Директория оказалась в крайнем затруднении, получив эти адресы. Они были в некотором роде незаконны, так как армиям не разрешались совещания. Принять их, сделать гласными значило предоставить армиям право вмешиваться в дела правительства, отдать республику военной силе. Но каким образом избегнуть опасности? Обращаясь к Гошу, прося у него войск, прося у Бонапарта дивизионного генерала, само правительство вызывало это вмешательство. Вынужденное прибегать к силе, нарушить законность, могло ли оно иметь иную поддержку, кроме армии? Принятие этих адресов стало неизбежным следствием того, что было сделано и что были вынуждены сделать. Такова судьба нашей несчастной республики: чтобы спастись от своих врагов, ей пришлось отдаться армии. В 1793 году страх перед контрреволюцией ввергнул республику в крайности и ужасы, печальную историю которых мы видели; страх же перед контрреволюцией принуждал ее в настоящее время броситься в объятия военных; словом, ей приходилось то разнуздывать страсти, то прибегать к штыкам.
Директория хотела бы скрыть эти адресы и не подавать дурного примера их обнародованием, но она страшно оскорбила бы тем главнокомандующего и, может быть, толкнула бы его на сторону врагов республики. Итак, адресы были напечатаны и распространены.
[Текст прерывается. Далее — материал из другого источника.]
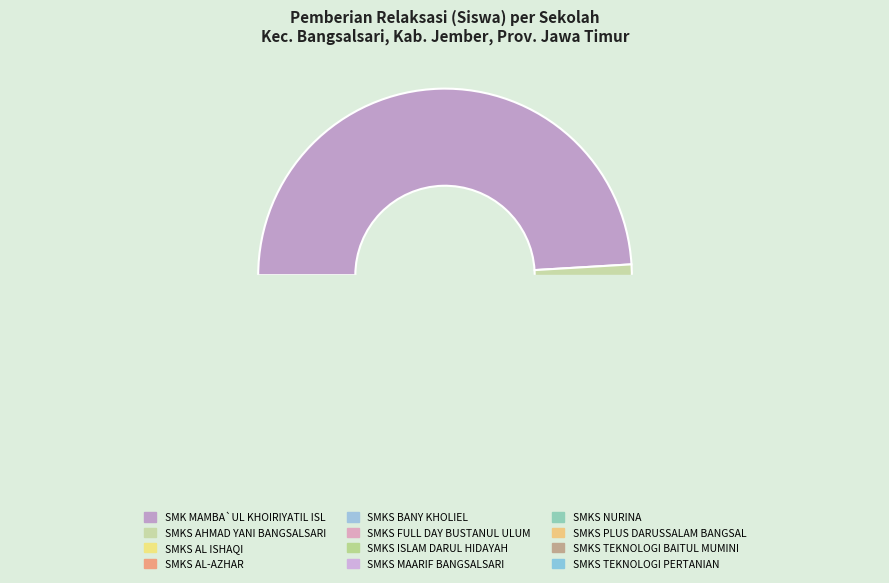

Is it true that SMKS FULL DAY BUSTANUL ULUM is 11% of the pie?

False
Они навели ужас на клуб Клиши и дали почувствовать членам клуба всю неосторожность их нападок на Бонапарта. В советах восстали против вмешательства армий, говорили, что военные не должны рассуждать, в адресах увидели новое доказательство планов, приписываемых Директории.
Дивизионный генерал, посланный правительству Бонапартом, еще более увеличил затруднения. Ожеро всегда возбуждал в армии некоторый беспорядок своими крайними мнениями, достойными Сент-Антуанского предместья. Он всегда был готов вступить в ссору со всяким, кто не разделял его отчаянного республиканизма; Бонапарту приходилось опасаться неприятных столкновений между своими генералами. Чтобы как-нибудь с ним развязаться, он отправил Ожеро в Париж, думая, что тот вполне годится для этого назначения, что в Париже он будет полезнее, чем в главной квартире, где праздность делала его опасным. Ожеро и не желал ничего лучшего, так как волнения клубов он любил так же, как и поле сражения, и вместе с тем был весьма чувствителен к прелестям власти.
Он отправился немедленно и прибыл в Париж в начале августа. Бонапарт написал Лавалетту, что отправляет Ожеро, потому что не может держать его более в Италии; он приказывал адъютанту остерегаться последнего и продолжать свои наблюдения, оставаясь по-прежнему в стороне. В то же время Бонапарт рекомендовал ему относиться лучше к Карно, так как, хоть и высказавшись за Директорию против контрреволюционной фракции, он не хотел без всякого предлога вмешиваться в личные ссоры директоров.